**Available data**
··········

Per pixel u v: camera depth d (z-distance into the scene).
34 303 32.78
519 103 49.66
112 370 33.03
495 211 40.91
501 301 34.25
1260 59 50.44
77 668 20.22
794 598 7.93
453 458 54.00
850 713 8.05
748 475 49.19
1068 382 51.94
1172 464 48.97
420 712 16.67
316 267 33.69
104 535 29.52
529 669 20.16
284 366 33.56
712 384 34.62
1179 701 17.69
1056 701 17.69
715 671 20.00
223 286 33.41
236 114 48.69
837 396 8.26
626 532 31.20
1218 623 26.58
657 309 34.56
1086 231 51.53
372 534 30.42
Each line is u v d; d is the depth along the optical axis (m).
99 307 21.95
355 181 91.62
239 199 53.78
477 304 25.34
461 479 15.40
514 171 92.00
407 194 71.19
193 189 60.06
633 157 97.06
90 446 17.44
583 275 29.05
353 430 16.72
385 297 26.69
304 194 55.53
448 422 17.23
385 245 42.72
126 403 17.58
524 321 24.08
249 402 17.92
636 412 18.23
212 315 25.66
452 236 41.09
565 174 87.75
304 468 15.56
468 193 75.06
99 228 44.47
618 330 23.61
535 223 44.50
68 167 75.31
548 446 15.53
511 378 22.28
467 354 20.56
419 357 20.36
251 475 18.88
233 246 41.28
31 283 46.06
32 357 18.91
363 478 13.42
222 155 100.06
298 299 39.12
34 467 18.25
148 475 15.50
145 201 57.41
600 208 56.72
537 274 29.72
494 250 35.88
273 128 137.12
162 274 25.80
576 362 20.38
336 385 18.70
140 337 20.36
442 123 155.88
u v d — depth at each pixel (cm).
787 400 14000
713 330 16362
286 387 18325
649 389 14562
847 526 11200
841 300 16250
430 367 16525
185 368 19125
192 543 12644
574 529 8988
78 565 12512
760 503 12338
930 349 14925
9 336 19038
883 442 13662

··········

**Your instructions**
Give back, word for word, the lines from the one with "420 712 16.67" through the last line of the entries, both included, and no other line.

**Answer to this task**
420 712 16.67
316 267 33.69
104 535 29.52
529 669 20.16
284 366 33.56
712 384 34.62
1179 701 17.69
1056 701 17.69
715 671 20.00
223 286 33.41
236 114 48.69
837 396 8.26
626 532 31.20
1218 623 26.58
657 309 34.56
1086 231 51.53
372 534 30.42
Each line is u v d; d is the depth along the optical axis (m).
99 307 21.95
355 181 91.62
239 199 53.78
477 304 25.34
461 479 15.40
514 171 92.00
407 194 71.19
193 189 60.06
633 157 97.06
90 446 17.44
583 275 29.05
353 430 16.72
385 297 26.69
304 194 55.53
448 422 17.23
385 245 42.72
126 403 17.58
524 321 24.08
249 402 17.92
636 412 18.23
212 315 25.66
452 236 41.09
565 174 87.75
304 468 15.56
468 193 75.06
99 228 44.47
618 330 23.61
535 223 44.50
68 167 75.31
548 446 15.53
511 378 22.28
467 354 20.56
419 357 20.36
251 475 18.88
233 246 41.28
31 283 46.06
32 357 18.91
363 478 13.42
222 155 100.06
298 299 39.12
34 467 18.25
148 475 15.50
145 201 57.41
600 208 56.72
537 274 29.72
494 250 35.88
273 128 137.12
162 274 25.80
576 362 20.38
336 385 18.70
140 337 20.36
442 123 155.88
u v d — depth at each pixel (cm).
787 400 14000
713 330 16362
286 387 18325
649 389 14562
847 526 11200
841 300 16250
430 367 16525
185 368 19125
192 543 12644
574 529 8988
78 565 12512
760 503 12338
930 349 14925
9 336 19038
883 442 13662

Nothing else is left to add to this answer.